By the Daily Post staff
Caltrain has unveiled a draft of its long-range plan for improvements that anticipates a three-fold increase in ridership even though ridership has been falling for the past year.
Under the vision recommended by Caltrain Executive Director Jim Hartnett, peak hours would see eight trains per direction per hour, with all-day express service every 15 minutes and increased off-peak and weekend services, according to the agency.
The commuter railroad reports 63,597 boardings a day, a number expected to expand to early 180,000 if the proposed changes are implemented.
(Actually, Caltrain counts passengers twice each day — when they board in the morning and again in the afternoon. The actual number of people served by Caltrain daily is 31,798. The 62,597 reflects the double-counting method.)
Ridership fell 2.3% in the previous year, a trend the long-range plan assumes will be reversed. Ridership had been increasing for several years until it peaked in 2018.
The plan also assumes that Caltrain will complete the switch from diesel to electric locomotives by 2022. Electrification will cost $2.3 billion.
“Over the period of this vision, peak hours would see eight trains per direction per hour, with all day Baby Bullet express service every 15 minutes, and increased off-peak and weekend services.
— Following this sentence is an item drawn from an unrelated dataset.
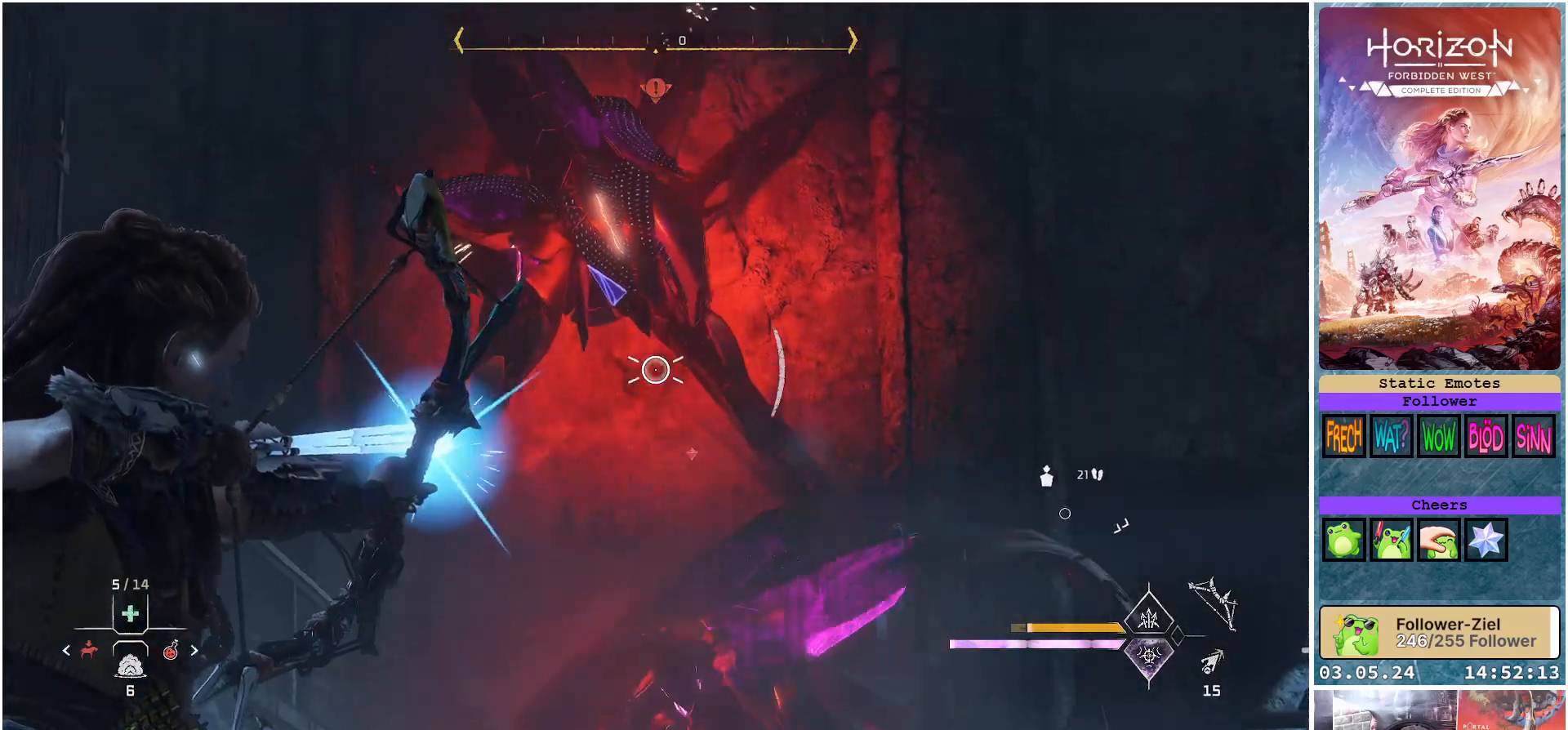
{"buttons": ["L2", "R2"], "left_stick": "center", "right_stick": "center", "events": [[17, "right_stick", "up"], [350, "right_stick", "center"], [450, "left_stick", "center"]]}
This increased frequency, paired with longer trains, would massively expand capacity to nearly 180,000 riders per day,” Caltrain said in a statement.
“This vision would also ensure that Caltrain is ready to expand and integrate into a regional rail network over the next 20 years including the expected Downtown Extension to the Salesforce Transit Center in Downtown San Francisco, a potential renewed rail corridor across the Dumbarton Bridge and enhancements at Diridon Station in San Jose,” the Caltrain statement said. “It prepares Caltrain for a future shared corridor with high-speed rail, and considers opportunities presented by a second Transbay crossing, expanded service to the Monterey Peninsula and investments along the Altamont Corridor Express and Capital Corridor services.”
Caltrain receives 70% of its operating revenues from fares and its board has been discussing putting a one-eighth cent sales tax on the November 2020 ballot in the three counties it serves — San Francisco, San Mateo and Santa Clara. Palo Alto might also put a business tax to pay for grade separations (bridges to separate the tracks from streets) on the same ballot.
The Board of Directors will discuss the business plan and long-range vision at their Aug. 1 meeting before potentially adopting it as soon as this October and completing the business plan by early next year.
This plan makes me laugh. Caltrain won’t be able to get PTC or modernization (electrification) done on time or on budget. PTC is the federally-mandated safety system that Caltrain has missed many deadlines on, and doesn’t know how to execute because its general manager (Hartnett) is clueless. Of course a derailment due to an accident would kill many people, but Caltrain doesn’t know how to pull this off.